刚才倚靠在货架上的身形,悄然挺直,背脊紧绷。
他垂下眼,语气仍然温和:“没事,我知道。”
他们是二十分钟后才出去的,走廊上已经没有多少人了。
林慧兰看见他们回来,问了几句。温绾还以为谢时叙会如实说,可他只字未提,说他们去露台散步了。
再次演了一出夫妻情深。
回去的路上,温绾坐在车后排,望着倒退的江景,眸光沉沉。
谢时叙坐在她的身边,目光紧盯她的脸庞。路灯的光落在上面,衬出洁白如雪的肌肤,眉头微蹙,一副阴郁的模样。
手机亮起,白光照亮昏暗的车厢。
温绾下意识调暗了屏幕,靠在车窗上,回着信息。
她慢慢扬起嘴角,眸光也变得更亮,像是两汪清泉,波光粼粼。
谢时叙收回视线,眼底布满落寞,心底跟明镜似的。
*
翌日,天空放晴,阳光正浓。
谢时叙开着车行驶在车流间,手机架在中控上,拨了温绾的号码,响了很久,直到自动挂断。
又打了一次,响了两声,被挂断。
他看了一眼屏幕,把手机放回架子上,没有打第三次。
紧接着,发了条消息过去,并分享了一个江城菜餐厅的定位:【晚上有空吗?这家你以前提到过,一起去吃个饭。】
对面仍然没有回复。
在路边停了片刻,谢时叙开车开始在城里转悠。路过阅场东路的时候,路口正好是红灯,他踩下刹车。

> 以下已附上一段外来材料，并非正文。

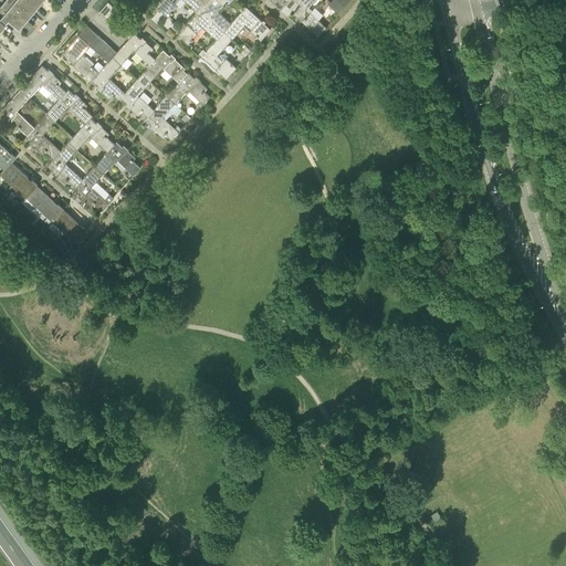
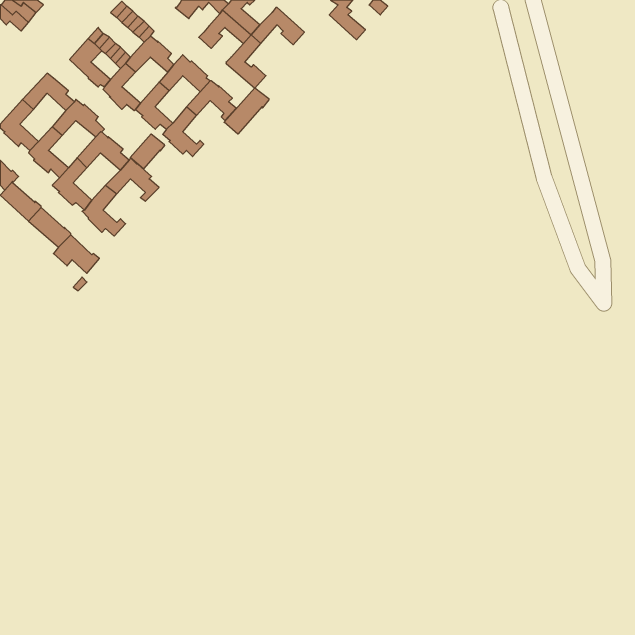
building: none -> [224,88,269,134]
building: none -> [130,134,164,169]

街边有一栋灰色的大楼,一楼挂着“晨耀律师事务所”的牌子。
他本来没有注意,但他的视线无意识地扫过门口,猛地顿住了——温绾从律所大门走出来。
她穿着一件浅色的外套,手里拿着一个文件袋,一边走一边低头翻手机。
身后跟出来一个身穿职业装的女士,笑着递出一份文件袋。
谢时叙绕了个弯,把车停在距离律所两百米的地方,静静看着温绾。
她眉眼间透着几分疲惫,但笑容十分灿烂。对方说话的气质十分儒雅,应该是律所的律师。
谢时叙眉头皱起,心底涌出酸涩。
他双手握着方向盘,直接轻敲,脑子里思绪万千——温绾到律所,无非是为了解除协议的事情。
街边,两个人聊了片刻,温绾就坐上了一辆网约车。